(TASK ITEM) Rename "Ultrasonic Distance Sensor" to "Ultrasonic Range Sensor" throughout the listing below, and keep every other part of the text unchanged.

--- SOURCE DATA ---

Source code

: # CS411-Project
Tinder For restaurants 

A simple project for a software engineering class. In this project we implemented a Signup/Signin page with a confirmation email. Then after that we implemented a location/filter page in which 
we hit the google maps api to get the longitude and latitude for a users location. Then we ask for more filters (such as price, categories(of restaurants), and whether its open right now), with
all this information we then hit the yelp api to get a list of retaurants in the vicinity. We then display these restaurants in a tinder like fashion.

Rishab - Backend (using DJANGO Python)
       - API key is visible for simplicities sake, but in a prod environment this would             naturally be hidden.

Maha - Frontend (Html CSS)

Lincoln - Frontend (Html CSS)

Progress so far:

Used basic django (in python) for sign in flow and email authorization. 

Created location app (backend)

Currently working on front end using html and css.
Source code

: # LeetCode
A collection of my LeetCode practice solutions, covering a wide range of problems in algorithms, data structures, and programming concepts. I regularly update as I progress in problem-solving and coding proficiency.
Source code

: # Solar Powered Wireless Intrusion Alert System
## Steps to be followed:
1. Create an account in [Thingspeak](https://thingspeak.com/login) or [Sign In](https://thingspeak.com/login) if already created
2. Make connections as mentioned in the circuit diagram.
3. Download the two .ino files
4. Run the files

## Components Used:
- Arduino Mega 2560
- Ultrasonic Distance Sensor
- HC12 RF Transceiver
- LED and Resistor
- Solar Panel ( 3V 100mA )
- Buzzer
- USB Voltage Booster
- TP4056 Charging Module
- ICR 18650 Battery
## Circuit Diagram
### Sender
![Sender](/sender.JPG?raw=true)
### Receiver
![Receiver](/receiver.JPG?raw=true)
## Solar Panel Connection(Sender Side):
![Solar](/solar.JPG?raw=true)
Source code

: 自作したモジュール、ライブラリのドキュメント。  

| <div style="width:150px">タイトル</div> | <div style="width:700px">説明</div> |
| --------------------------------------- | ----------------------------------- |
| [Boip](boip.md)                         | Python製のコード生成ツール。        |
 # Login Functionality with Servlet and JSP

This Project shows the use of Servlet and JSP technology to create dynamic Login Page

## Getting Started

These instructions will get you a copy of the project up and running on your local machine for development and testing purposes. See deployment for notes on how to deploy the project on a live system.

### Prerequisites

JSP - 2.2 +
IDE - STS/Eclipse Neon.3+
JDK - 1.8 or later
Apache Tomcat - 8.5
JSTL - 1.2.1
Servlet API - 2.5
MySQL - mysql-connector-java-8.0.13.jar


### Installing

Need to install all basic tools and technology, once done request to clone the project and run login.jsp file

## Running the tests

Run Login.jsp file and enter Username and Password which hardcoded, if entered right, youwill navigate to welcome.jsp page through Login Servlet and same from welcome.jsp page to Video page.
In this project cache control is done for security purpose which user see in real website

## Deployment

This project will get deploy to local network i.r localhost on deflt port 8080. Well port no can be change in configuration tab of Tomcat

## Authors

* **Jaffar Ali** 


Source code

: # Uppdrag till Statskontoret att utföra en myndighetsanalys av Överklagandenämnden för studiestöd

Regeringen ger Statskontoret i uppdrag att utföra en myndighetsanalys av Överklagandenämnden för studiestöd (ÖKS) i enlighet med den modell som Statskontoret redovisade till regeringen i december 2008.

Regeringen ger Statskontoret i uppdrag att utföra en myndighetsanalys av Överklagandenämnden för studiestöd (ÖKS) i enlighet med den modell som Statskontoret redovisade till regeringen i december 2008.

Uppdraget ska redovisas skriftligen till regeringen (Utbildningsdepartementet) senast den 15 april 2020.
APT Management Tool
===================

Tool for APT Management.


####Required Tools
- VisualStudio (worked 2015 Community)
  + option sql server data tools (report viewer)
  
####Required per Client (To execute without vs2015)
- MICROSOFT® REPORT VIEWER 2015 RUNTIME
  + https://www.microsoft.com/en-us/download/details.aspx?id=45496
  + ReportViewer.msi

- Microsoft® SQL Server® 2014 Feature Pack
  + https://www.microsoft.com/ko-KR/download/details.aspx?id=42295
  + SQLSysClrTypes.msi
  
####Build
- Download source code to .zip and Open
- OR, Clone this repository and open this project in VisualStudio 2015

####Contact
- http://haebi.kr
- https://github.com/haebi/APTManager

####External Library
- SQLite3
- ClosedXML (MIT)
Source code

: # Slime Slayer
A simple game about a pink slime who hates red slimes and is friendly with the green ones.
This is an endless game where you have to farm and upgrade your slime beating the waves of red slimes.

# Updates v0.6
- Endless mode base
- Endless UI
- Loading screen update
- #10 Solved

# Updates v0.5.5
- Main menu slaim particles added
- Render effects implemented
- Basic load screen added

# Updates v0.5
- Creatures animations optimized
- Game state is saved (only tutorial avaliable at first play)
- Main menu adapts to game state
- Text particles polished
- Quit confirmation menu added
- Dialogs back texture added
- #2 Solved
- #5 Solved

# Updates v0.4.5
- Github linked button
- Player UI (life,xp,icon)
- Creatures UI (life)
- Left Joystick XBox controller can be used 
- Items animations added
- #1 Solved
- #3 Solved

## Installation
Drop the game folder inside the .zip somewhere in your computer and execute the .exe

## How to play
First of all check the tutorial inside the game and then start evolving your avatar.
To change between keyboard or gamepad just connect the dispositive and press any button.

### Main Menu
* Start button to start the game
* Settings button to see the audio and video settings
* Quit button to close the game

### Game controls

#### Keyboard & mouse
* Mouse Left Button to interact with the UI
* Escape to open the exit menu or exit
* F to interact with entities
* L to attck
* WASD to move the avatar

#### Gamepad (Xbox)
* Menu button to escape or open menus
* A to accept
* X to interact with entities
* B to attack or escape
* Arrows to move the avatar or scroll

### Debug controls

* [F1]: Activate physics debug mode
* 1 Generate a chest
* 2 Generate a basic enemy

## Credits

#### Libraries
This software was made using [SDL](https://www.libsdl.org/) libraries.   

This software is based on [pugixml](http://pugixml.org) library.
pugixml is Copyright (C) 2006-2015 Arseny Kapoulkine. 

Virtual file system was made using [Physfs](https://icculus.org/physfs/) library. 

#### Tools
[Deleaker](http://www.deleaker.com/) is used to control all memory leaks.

---

(EXERCISE RESULT)
Source code

: # CS411-Project
Tinder For restaurants 

A simple project for a software engineering class. In this project we implemented a Signup/Signin page with a confirmation email. Then after that we implemented a location/filter page in which 
we hit the google maps api to get the longitude and latitude for a users location. Then we ask for more filters (such as price, categories(of restaurants), and whether its open right now), with
all this information we then hit the yelp api to get a list of retaurants in the vicinity. We then display these restaurants in a tinder like fashion.

Rishab - Backend (using DJANGO Python)
       - API key is visible for simplicities sake, but in a prod environment this would             naturally be hidden.

Maha - Frontend (Html CSS)

Lincoln - Frontend (Html CSS)

Progress so far:

Used basic django (in python) for sign in flow and email authorization. 

Created location app (backend)

Currently working on front end using html and css.
Source code

: # LeetCode
A collection of my LeetCode practice solutions, covering a wide range of problems in algorithms, data structures, and programming concepts. I regularly update as I progress in problem-solving and coding proficiency.
Source code

: # Solar Powered Wireless Intrusion Alert System
## Steps to be followed:
1. Create an account in [Thingspeak](https://thingspeak.com/login) or [Sign In](https://thingspeak.com/login) if already created
2. Make connections as mentioned in the circuit diagram.
3. Download the two .ino files
4. Run the files

## Components Used:
- Arduino Mega 2560
- Ultrasonic Range Sensor
- HC12 RF Transceiver
- LED and Resistor
- Solar Panel ( 3V 100mA )
- Buzzer
- USB Voltage Booster
- TP4056 Charging Module
- ICR 18650 Battery
## Circuit Diagram
### Sender
![Sender](/sender.JPG?raw=true)
### Receiver
![Receiver](/receiver.JPG?raw=true)
## Solar Panel Connection(Sender Side):
![Solar](/solar.JPG?raw=true)
Source code

: 自作したモジュール、ライブラリのドキュメント。  

| <div style="width:150px">タイトル</div> | <div style="width:700px">説明</div> |
| --------------------------------------- | ----------------------------------- |
| [Boip](boip.md)                         | Python製のコード生成ツール。        |
 # Login Functionality with Servlet and JSP

This Project shows the use of Servlet and JSP technology to create dynamic Login Page

## Getting Started

These instructions will get you a copy of the project up and running on your local machine for development and testing purposes. See deployment for notes on how to deploy the project on a live system.

### Prerequisites

JSP - 2.2 +
IDE - STS/Eclipse Neon.3+
JDK - 1.8 or later
Apache Tomcat - 8.5
JSTL - 1.2.1
Servlet API - 2.5
MySQL - mysql-connector-java-8.0.13.jar


### Installing

Need to install all basic tools and technology, once done request to clone the project and run login.jsp file

## Running the tests

Run Login.jsp file and enter Username and Password which hardcoded, if entered right, youwill navigate to welcome.jsp page through Login Servlet and same from welcome.jsp page to Video page.
In this project cache control is done for security purpose which user see in real website

## Deployment

This project will get deploy to local network i.r localhost on deflt port 8080. Well port no can be change in configuration tab of Tomcat

## Authors

* **Jaffar Ali** 


Source code

: # Uppdrag till Statskontoret att utföra en myndighetsanalys av Överklagandenämnden för studiestöd

Regeringen ger Statskontoret i uppdrag att utföra en myndighetsanalys av Överklagandenämnden för studiestöd (ÖKS) i enlighet med den modell som Statskontoret redovisade till regeringen i december 2008.

Regeringen ger Statskontoret i uppdrag att utföra en myndighetsanalys av Överklagandenämnden för studiestöd (ÖKS) i enlighet med den modell som Statskontoret redovisade till regeringen i december 2008.

Uppdraget ska redovisas skriftligen till regeringen (Utbildningsdepartementet) senast den 15 april 2020.
APT Management Tool
===================

Tool for APT Management.


####Required Tools
- VisualStudio (worked 2015 Community)
  + option sql server data tools (report viewer)
  
####Required per Client (To execute without vs2015)
- MICROSOFT® REPORT VIEWER 2015 RUNTIME
  + https://www.microsoft.com/en-us/download/details.aspx?id=45496
  + ReportViewer.msi

- Microsoft® SQL Server® 2014 Feature Pack
  + https://www.microsoft.com/ko-KR/download/details.aspx?id=42295
  + SQLSysClrTypes.msi
  
####Build
- Download source code to .zip and Open
- OR, Clone this repository and open this project in VisualStudio 2015

####Contact
- http://haebi.kr
- https://github.com/haebi/APTManager

####External Library
- SQLite3
- ClosedXML (MIT)
Source code

: # Slime Slayer
A simple game about a pink slime who hates red slimes and is friendly with the green ones.
This is an endless game where you have to farm and upgrade your slime beating the waves of red slimes.

# Updates v0.6
- Endless mode base
- Endless UI
- Loading screen update
- #10 Solved

# Updates v0.5.5
- Main menu slaim particles added
- Render effects implemented
- Basic load screen added

# Updates v0.5
- Creatures animations optimized
- Game state is saved (only tutorial avaliable at first play)
- Main menu adapts to game state
- Text particles polished
- Quit confirmation menu added
- Dialogs back texture added
- #2 Solved
- #5 Solved

# Updates v0.4.5
- Github linked button
- Player UI (life,xp,icon)
- Creatures UI (life)
- Left Joystick XBox controller can be used 
- Items animations added
- #1 Solved
- #3 Solved

## Installation
Drop the game folder inside the .zip somewhere in your computer and execute the .exe

## How to play
First of all check the tutorial inside the game and then start evolving your avatar.
To change between keyboard or gamepad just connect the dispositive and press any button.

### Main Menu
* Start button to start the game
* Settings button to see the audio and video settings
* Quit button to close the game

### Game controls

#### Keyboard & mouse
* Mouse Left Button to interact with the UI
* Escape to open the exit menu or exit
* F to interact with entities
* L to attck
* WASD to move the avatar

#### Gamepad (Xbox)
* Menu button to escape or open menus
* A to accept
* X to interact with entities
* B to attack or escape
* Arrows to move the avatar or scroll

### Debug controls

* [F1]: Activate physics debug mode
* 1 Generate a chest
* 2 Generate a basic enemy

## Credits

#### Libraries
This software was made using [SDL](https://www.libsdl.org/) libraries.   

This software is based on [pugixml](http://pugixml.org) library.
pugixml is Copyright (C) 2006-2015 Arseny Kapoulkine. 

Virtual file system was made using [Physfs](https://icculus.org/physfs/) library. 

#### Tools
[Deleaker](http://www.deleaker.com/) is used to control all memory leaks.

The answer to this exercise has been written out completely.